TEXT SECTION
——

Skip to content

Alerting & Notifications

The alerting subsystem has two collaborating parts:

  • Alert rules engine - evaluates rules against the internal event bus every 3 minutes and creates Alert records when conditions are met.
  • Notification providers - deliver those alerts (and any other dispatch call) to one or more external channels concurrently.

Together they replace ad-hoc email scripts and give you a single place to define what to watch, who to tell, and how.


An AlertRule subscribes to a named event type (or pattern) on the internal event bus. When the evaluator sees a matching event, it creates an Alert record and fans out notifications through every configured provider.

Each rule carries:

FieldDescription
nameHuman-readable label shown in the UI
descriptionOptional context for operators
rule_typethreshold, pattern, anomaly, or custom - selects the evaluator
scopeTargeting scope - one of organization, site, device_group, device
scope_idsJSONB list of UUIDs for the chosen scope (omit for organization)
severityinfo, warning, or critical - maps to notification priority
statusactive, disabled, or draft - disabled/draft rules are skipped by the evaluator
conditionsJSONB dict whose keys depend on rule_type (see below)
auto_resolve_after_secondsIf set, the evaluator resolves the alert automatically after this many seconds (integer, minimum 60)
notification_channelsJSONB dict mapping channel name to channel-specific config (e.g. {"email": {"to": ["ops@example.com"]}, "slack": {"channel": "#alerts"}}). Valid channel keys: email, slack, teams, webhook, in_app, sms, whatsapp.

——

THE DATA
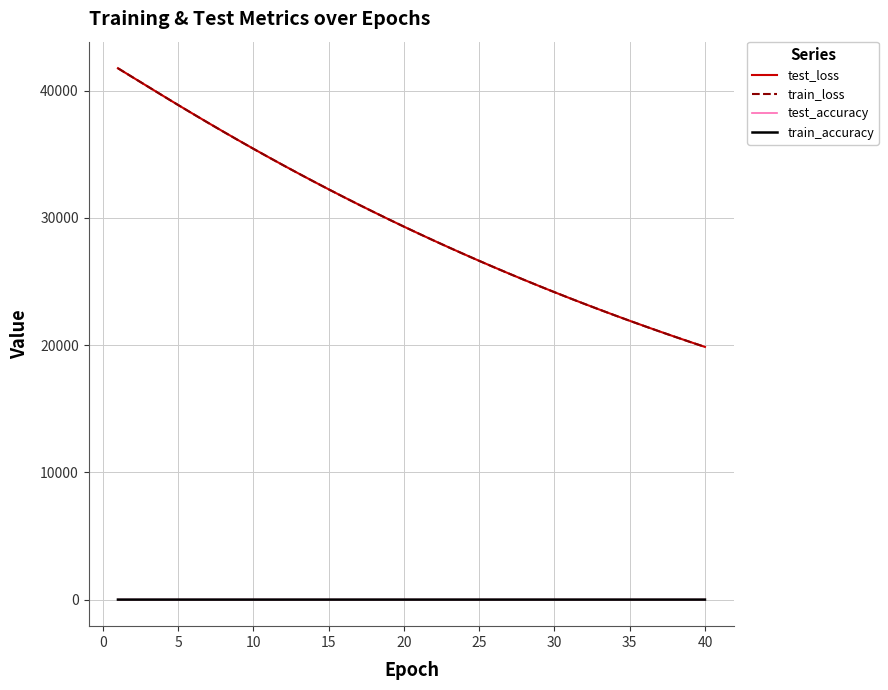

True or false: train_accuracy and train_loss cross at least once.

False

——

TASK ITEM
Pick up the alerting and notifications page after its last line and write the next part. You won't need the material for this.

RESULT FOR THIS TASK
conditions structure by rule_type:

rule_typeRequired keys in conditionsExample
thresholdmetric, operator (>,<,>=,<=,==,!=), value{"metric": "cpu_utilization", "operator": ">", "value": 90}
patternevent_type (glob, e.g. device.offline or device.*), min_count{"event_type": "device.offline", "min_count": 3}
anomalymetric, std_dev_threshold{"metric": "traffic_in", "std_dev_threshold": 3.0}

scope narrows which resources a rule fires for. The table below shows valid combinations:

scopescope_ids contentExample use
organizationomit (must be empty)Fire for anything in your org
sitelist of site UUIDsFire only for events on specific sites
device_grouplist of device-group UUIDsFire for a named group of devices
devicelist of device UUIDsFire for exact devices

Before a rule is saved, the backend calls _verify_scope_ids - every UUID in scope_ids is verified to belong to the caller’s organisation. A foreign or non-existent UUID returns 404 (not 403) to avoid leaking existence.

SeverityTypical use
infoLow-priority informational events, resolved events
warningDefault; degraded performance, capacity thresholds
criticalService-affecting outages, security events

An alert moves through these states:

firing
├─► acknowledged (operator marks seen)
├─► resolved (operator or auto-resolve clears it)
└─► suppressed (snooze for N minutes)
  • Suppress takes a suppress_minutes value and an optional reason. When the suppression expires, the alert-rules-unsuppress-expired Celery task lifts it automatically (runs every 5 minutes).
  • Auto-resolve runs via alert-rules-auto-resolve every 10 minutes. Rules with auto_resolve_after_seconds set will be closed without manual intervention.
  • Acknowledge accepts an optional free-text note stored on the record.
Celery taskIntervalWhat it does
alert-rules-evaluate-allEvery 3 minRuns the full rule set for your org
alert-rules-auto-resolveEvery 10 minResolves timed-out alerts
alert-rules-unsuppress-expiredEvery 5 minLifts expired suppressions

These tasks run on the default Celery queue. If the worker container is down, no evaluation happens until it recovers - there is no fallback evaluator.

You can also trigger evaluation manually: POST /api/v1/alert-rules/evaluate.


All endpoints are under the prefix /api/v1/alert-rules. Fine-grained permission scopes are used throughout.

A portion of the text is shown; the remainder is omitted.